Close to the bridge connecting to the railway, Monghoho Barn connects local farmers with buyers in western Taiwan. The establishment also serves as a venue for environmental education, local produce, crafts, and artworks.
Not far away, U Pudding Cafe (雨布丁) sits at one end of Gongliao Old Street. Its name, echoing “constant rain,” captures Gongliao’s monsoon climate. The cafe welcomes visitors with local produce and coffee.

Returning to the coast, elderly Haenyeo Chen Yueh-yun (陳月雲) continued the time-honored tradition of the region, selling seaweed jelly made from harvested jellyweed in her shop. Unlike Japanese or Korean Haenyeo who dive deep, Taiwanese Haenyeo scavenge in intertidal zones, though they wear goggles.
Chen said she entered the business at age 10 due to limited opportunities. She then pointed out the arduous process seaweeds need to go through before being turned into jelly.

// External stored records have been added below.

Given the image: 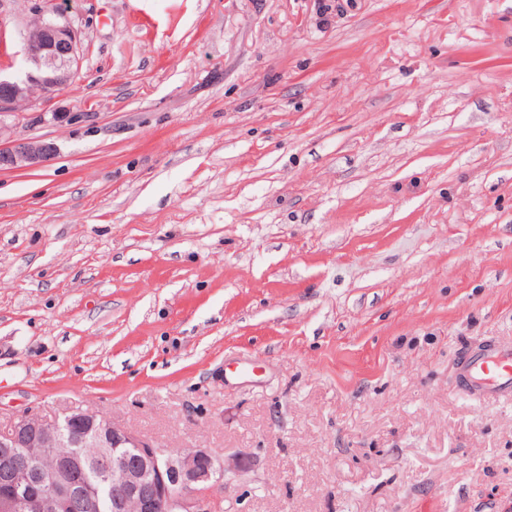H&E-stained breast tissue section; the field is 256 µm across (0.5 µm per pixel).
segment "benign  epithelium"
I'll return each instance as SVG.
<instances>
[{
  "label": "benign epithelium",
  "instance_id": "obj_1",
  "mask_svg": "<svg viewBox=\"0 0 512 512\" xmlns=\"http://www.w3.org/2000/svg\"><path fill=\"white\" fill-rule=\"evenodd\" d=\"M26 67L14 76L0 74V170L36 168L58 153L56 143L40 138L4 139L6 119L30 110L34 94H51L70 86L79 57L78 30L60 7L41 16L36 31L23 38ZM93 434L112 445V459L103 462L112 480L113 512H215L211 485L234 468L213 454L197 449L187 454L165 453L153 443L91 410L71 409L45 421L20 418L8 433H0V512H100L96 493L78 486L71 474L84 467L76 452ZM68 448L58 465L39 472L46 488L33 489V467L48 451Z\"/></svg>",
  "mask_w": 512,
  "mask_h": 512
}]
</instances>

Three jellyweed species are used: Gelidium amansii, Gelidium japonicum, and Pterocladiella capillacea. Chen noted that Gelidium amansii produces the most tender jelly, though with less gel output than Gelidium japonicum. The latter two yield firmer jelly and are less preferred.
The jelly has a gelatinous texture with a subtle shrimp-like taste. Some people add vinegar to reduce the sea flavor, but Chen does not. She recalled having a partner who once kept watch of the tides.
Chen no longer ventures into the ocean as often as she once did, but she continues to carry on Gongliao’s tradition. Whether it is her homemade goggles or the refreshing bottles of seaweed jelly she sells, the legacy lives on.